Stimuli and procedure

In separate blocks, observers fixated one of three fixation target configurations (luminance 2.6 cd/m2) presented on a dark background (luminance 0.3 cd/m2) (see Fig. 7). One was a single small gray dot (0.2 deg diameter). The second comprised eight identical gray peripheral dots (0.2 deg diam.) equally spaced to form a virtual circle (6.0° diameter). The third target was a composite stimulus of both the central and peripheral dots.

Figure 7
figure 7

Schematic illustration of the three fixation targets.

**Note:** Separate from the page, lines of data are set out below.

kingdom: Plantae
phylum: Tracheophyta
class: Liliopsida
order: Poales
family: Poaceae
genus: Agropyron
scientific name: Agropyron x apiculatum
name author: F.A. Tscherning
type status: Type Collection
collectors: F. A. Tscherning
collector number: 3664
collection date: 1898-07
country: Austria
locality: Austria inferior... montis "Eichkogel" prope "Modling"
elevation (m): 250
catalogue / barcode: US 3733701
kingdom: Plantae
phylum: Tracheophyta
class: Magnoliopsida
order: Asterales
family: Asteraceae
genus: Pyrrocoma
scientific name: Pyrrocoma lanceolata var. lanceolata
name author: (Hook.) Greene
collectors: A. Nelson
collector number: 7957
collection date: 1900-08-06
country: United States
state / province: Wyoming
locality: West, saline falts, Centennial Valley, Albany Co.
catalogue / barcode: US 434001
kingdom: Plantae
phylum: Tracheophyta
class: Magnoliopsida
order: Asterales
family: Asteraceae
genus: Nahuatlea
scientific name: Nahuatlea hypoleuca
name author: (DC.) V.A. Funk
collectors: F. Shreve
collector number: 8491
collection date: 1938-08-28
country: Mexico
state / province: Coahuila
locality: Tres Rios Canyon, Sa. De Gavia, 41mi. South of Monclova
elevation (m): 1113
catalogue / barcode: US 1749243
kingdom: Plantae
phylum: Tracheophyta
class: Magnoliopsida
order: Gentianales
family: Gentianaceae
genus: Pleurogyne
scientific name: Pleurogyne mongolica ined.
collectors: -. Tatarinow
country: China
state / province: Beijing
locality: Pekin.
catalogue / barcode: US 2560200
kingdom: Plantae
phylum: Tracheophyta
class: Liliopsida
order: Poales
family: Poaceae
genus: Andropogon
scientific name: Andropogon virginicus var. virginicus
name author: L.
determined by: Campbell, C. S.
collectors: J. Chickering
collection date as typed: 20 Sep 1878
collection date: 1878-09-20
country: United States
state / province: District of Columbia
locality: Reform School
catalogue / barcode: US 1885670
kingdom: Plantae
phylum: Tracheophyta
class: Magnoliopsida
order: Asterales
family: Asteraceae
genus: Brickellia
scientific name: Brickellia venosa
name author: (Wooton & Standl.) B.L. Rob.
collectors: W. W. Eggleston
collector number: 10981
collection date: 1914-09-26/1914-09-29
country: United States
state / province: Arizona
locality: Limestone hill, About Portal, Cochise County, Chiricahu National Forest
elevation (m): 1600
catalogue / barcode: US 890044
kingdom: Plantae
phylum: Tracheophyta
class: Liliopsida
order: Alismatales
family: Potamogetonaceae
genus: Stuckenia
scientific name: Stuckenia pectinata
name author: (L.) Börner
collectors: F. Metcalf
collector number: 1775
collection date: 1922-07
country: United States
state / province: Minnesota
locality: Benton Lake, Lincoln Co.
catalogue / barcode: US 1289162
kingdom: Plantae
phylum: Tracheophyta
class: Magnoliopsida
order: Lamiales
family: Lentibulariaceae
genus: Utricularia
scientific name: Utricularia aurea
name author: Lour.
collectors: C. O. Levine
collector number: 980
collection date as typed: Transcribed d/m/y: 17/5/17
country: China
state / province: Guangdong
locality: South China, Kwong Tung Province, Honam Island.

Each trial was initiated by a keypress, following which the fixation target appeared. Observers then fixated the target for 20 s. Following each 20 s trial, the fixation target disappeared, and the observer initiated the next trial when ready. Fixation conditions were blocked. For all three conditions, a minimum of eight 20 s trials were collected from each observer. Block order was randomized. Each block of eight trials took approximately four minutes to complete. The three naïve observers were given at least 5 trials of practice before experimental data were collected.

Eye movement analysis

Horizontal and vertical eye velocities were calculated offline from the recorded eye position signals by differentiating and filtering the raw position data (2-pole Butterworth non-causal filter, cutoff = 50 Hz). Saccades were detected using the Eyelink’s saccade detection routine utilizing 0.1 deg displacement, 30 deg/s velocity, and 8000 deg/s2 acceleration thresholds. Using custom MATLAB code, we analyzed and visualized each eye movement trial. Saccades were confirmed by visual inspection of all eye velocity and position traces by trained researchers. Any saccades that occurred near blinks were excluded as were any erroneously detected saccades, either due to blinks or noise (181 saccades excluded, 11.67%). Post-hoc analysis was done on microsaccades only, by excluding saccades with magnitudes greater than 2 deg consistent with previous studies5,32,47. This procedure resulted in the exclusion of an additional 14 (0.9%) saccades. Drift rate was quantified by calculating the instantaneous radial speed between successive pairs of position samples and then averaged over the entire trial after removing saccades and blinks. Bivariate Contour Ellipse Area (BCEA)33 was calculated with a 95 percent confidence interval using the following equation:

$$\left( {\frac{x}{{\sigma_{x} }}} \right)^{2} + \left( {\frac{y}{{\sigma_{y} }}} \right)^{2} = 5.991$$

where x and y represent the horizontal and vertical coordinates for each point in the data set, and \({\sigma }_{x}\) and \({\sigma }_{y}\) represent the standard deviation of the x and y components. The value 5.991 is the scale of the ellipse and corresponds to the two-degree of freedom chi-square distribution value for the 95 percent confidence interval. The ellipse was then transformed by determining the eigenvectors based on the covariance of the data and rotating the data by the angle between the largest eigenvector and the x axis so that it is aligned with that eigenvector. The BCEA plot was overlaid on top of a heat map obtained by creating a 2-D contour plot using the frequency distribution of the x and y coordinates of the data along with the 2-D grid coordinates for those points23.